Bomber co-operated in execution that was as clinical as it was brief

I have not winced nor cried aloud.

I have not winced nor cried aloud.

Under the bludgeonings of chance

My head is bloody, but unbowed.

He did not wince. Prison officials said he was "entirely co-operative" as he was taken from his final cell to the chair where he helped them to strap him down. Timothy McVeigh was determined to die as he saw himself, a soldier fighting a war.

READ MORE

Perhaps, though, there was a moment of doubt. Afraid that his voice might falter, he chose not to speak his final words and asked the warden to distribute instead the text of a melodramatic 19th-century hymn to the human spirit, William Henley's Invictus.

And although he has consistently refused spiritual advice, McVeigh did receive the last rites before the execution.

Media witnesses say the execution at the federal penitentiary in Terre Haute, Indiana, the first federal execution in 38 years, was as clinical as it was brief.

As the curtain in the execution room pulled back at 7.06 a.m., a silent McVeigh, wearing a white T-shirt, with a white sheet pulled up to his shoulders, lifted his head from the bed to make eye contact with and nod to each of his five witnesses and then the 10 journalists selected by ballot.

Finally he glanced at the tinted screen that hid the 10 representatives of his victims.

"There was no sign of suffering, no sign of discomfort, no sign of fear," CBS reporter Byron Pitts, one of the press pool, said later.

Then Warder Harley Lappin said: "Timothy McVeigh, you may make a last statement." There was no response.

Then he turned his head away, looking up to the camera in the ceiling that was relaying the execution to Oklahoma, where 232 other victims and their families watched over a secure link.

"That was the hardest moment," one of that group, Mrs Doris Jones, told journalists later. "We were looking in the face of evil."

At 7.10 a.m. the first of three injections was administered through a line attached to McVeigh's right leg. A rigid McVeigh appeared to gulp a couple of times before his taut lips relaxed and his eyes rolled back.

He would not move again. With the final drug administered at 7.13 a.m., his face became more pallid, his still-open eyes glassy.

At 7.14 a.m.
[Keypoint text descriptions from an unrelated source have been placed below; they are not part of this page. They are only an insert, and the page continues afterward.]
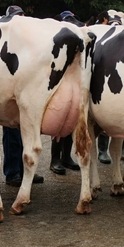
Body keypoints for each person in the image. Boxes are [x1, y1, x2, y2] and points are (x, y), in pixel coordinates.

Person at [2, 5, 44, 186]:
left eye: (22, 16)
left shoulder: (28, 41)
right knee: (12, 136)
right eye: (17, 17)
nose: (20, 19)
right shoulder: (6, 41)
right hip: (10, 93)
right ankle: (13, 173)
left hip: (26, 91)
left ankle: (27, 171)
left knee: (28, 134)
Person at [48, 11, 83, 175]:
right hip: (59, 83)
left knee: (71, 120)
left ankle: (66, 157)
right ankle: (55, 159)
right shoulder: (55, 40)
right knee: (59, 123)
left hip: (74, 81)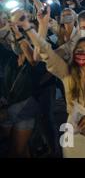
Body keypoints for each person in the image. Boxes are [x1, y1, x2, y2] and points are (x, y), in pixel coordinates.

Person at [15, 9, 85, 158]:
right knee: (70, 151)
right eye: (79, 51)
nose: (84, 54)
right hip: (72, 124)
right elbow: (45, 53)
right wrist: (33, 27)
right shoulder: (67, 72)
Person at [0, 20, 41, 157]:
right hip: (6, 109)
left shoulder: (37, 59)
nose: (19, 42)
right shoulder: (9, 56)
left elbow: (32, 59)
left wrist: (18, 33)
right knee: (16, 147)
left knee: (16, 151)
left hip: (25, 110)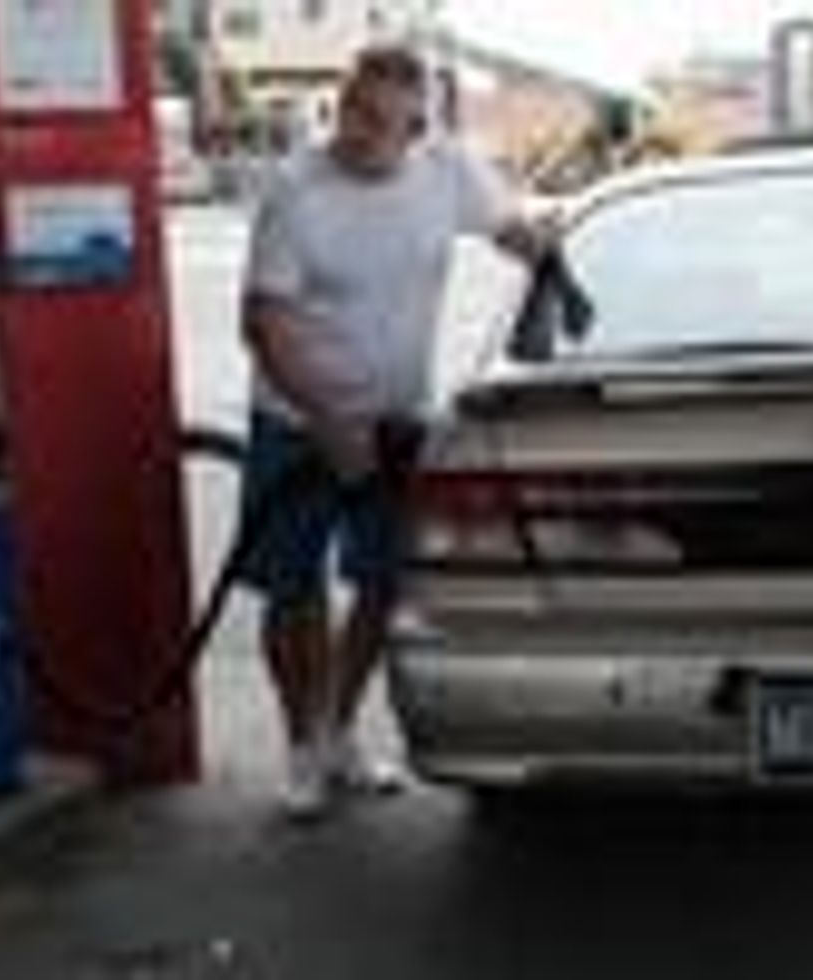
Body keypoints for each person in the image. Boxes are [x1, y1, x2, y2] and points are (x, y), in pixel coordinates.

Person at [239, 44, 547, 818]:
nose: (361, 133)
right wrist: (325, 420)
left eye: (384, 121)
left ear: (420, 125)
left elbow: (517, 232)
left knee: (382, 584)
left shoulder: (447, 172)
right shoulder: (295, 190)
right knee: (294, 592)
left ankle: (340, 731)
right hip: (297, 421)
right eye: (353, 112)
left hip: (398, 421)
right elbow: (264, 321)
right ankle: (302, 748)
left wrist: (565, 248)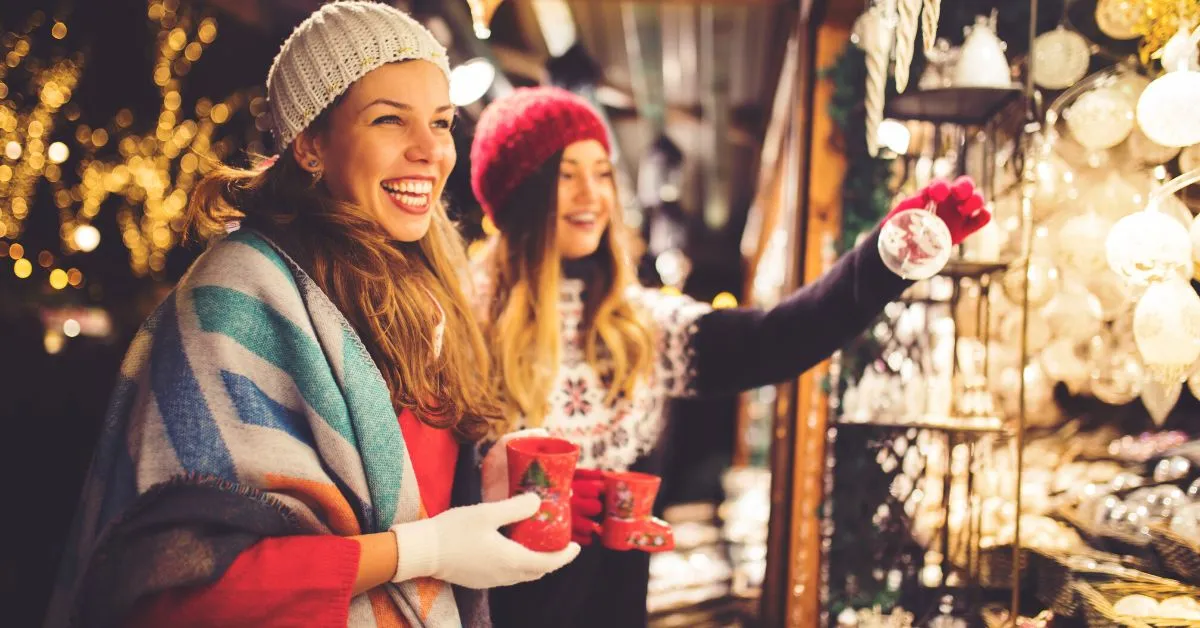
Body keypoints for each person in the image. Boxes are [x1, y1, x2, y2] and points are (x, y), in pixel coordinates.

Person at [45, 5, 577, 628]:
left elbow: (411, 492)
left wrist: (482, 481)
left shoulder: (430, 292)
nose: (430, 150)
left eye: (440, 122)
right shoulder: (234, 301)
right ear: (311, 144)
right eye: (388, 120)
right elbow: (179, 587)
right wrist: (425, 550)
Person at [468, 86, 990, 627]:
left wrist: (883, 258)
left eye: (602, 172)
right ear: (519, 191)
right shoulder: (462, 325)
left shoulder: (641, 326)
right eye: (565, 173)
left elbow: (776, 338)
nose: (591, 194)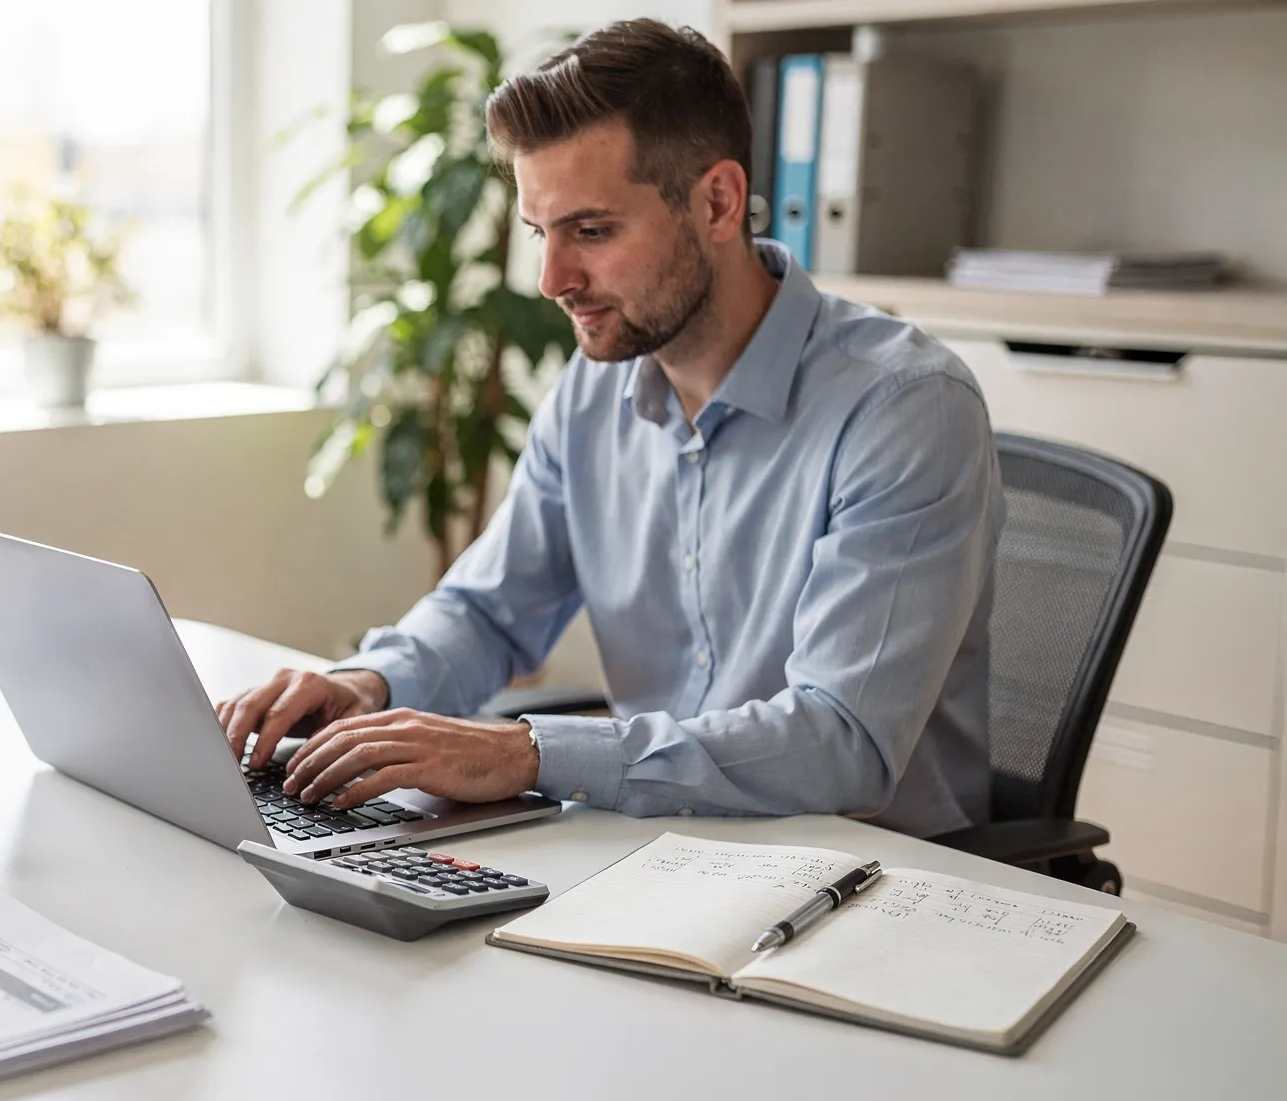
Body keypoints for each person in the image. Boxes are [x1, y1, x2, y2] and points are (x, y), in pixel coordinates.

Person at [217, 19, 1002, 838]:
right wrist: (368, 684)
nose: (554, 280)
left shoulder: (904, 407)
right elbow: (490, 609)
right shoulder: (593, 393)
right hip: (659, 853)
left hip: (868, 881)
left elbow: (843, 744)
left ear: (718, 202)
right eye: (540, 234)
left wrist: (522, 752)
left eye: (591, 231)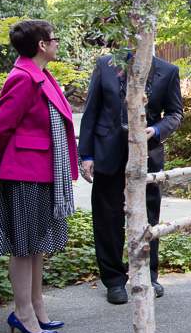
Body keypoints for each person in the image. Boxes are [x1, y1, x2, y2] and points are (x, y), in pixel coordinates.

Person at [0, 19, 78, 333]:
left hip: (42, 171)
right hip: (24, 172)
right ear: (41, 45)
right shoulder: (23, 78)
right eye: (54, 39)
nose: (56, 43)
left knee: (36, 245)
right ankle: (22, 313)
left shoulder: (41, 75)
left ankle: (36, 306)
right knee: (24, 247)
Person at [78, 51, 183, 304]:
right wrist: (87, 155)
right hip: (107, 152)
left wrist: (156, 129)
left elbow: (175, 114)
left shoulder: (168, 71)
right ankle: (114, 280)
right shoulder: (105, 64)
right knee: (107, 217)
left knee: (149, 218)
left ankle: (149, 275)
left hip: (148, 155)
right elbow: (91, 111)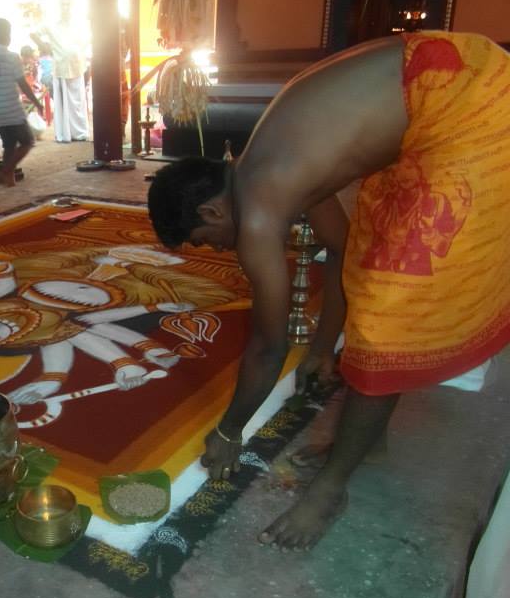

Warder Lappin pronounced Timothy McVeigh dead.

His body will be handed over to his lawyer, Mr Robert Nigh, for cremation and then secret disposal.

Outside more than 1,000 accredited journalists crowded round a podium where their 10 colleagues described the scene in the death chamber moment by moment and victims queued to give their version to TV.

Ms Sue Ashford (58) struck a particularly strident note in saying she was elated. "It was wonderful for me," she said.

Others, however, were less triumphalist. Ms Fran Ferrari said she was "just satisfied it was over".

Mr Larry Whicher, whose brother died, said the execution was "not going to bring closure, but unless we had been through this we might never get closure." The justice system had been tough but fair with Timothy McVeigh, he said.

Segregated carefully from the families, a group of some 200 held a silent vigil in memory of the victims but in protest against the execution.

Death penalty supporters chanted "Die, McVeigh, die" and "This is for Oklahoma City".

In Oklahoma small crowds gathered at the outdoor memorial to the bombing, a field of 168 chairs, where families were able to remember individual loved ones.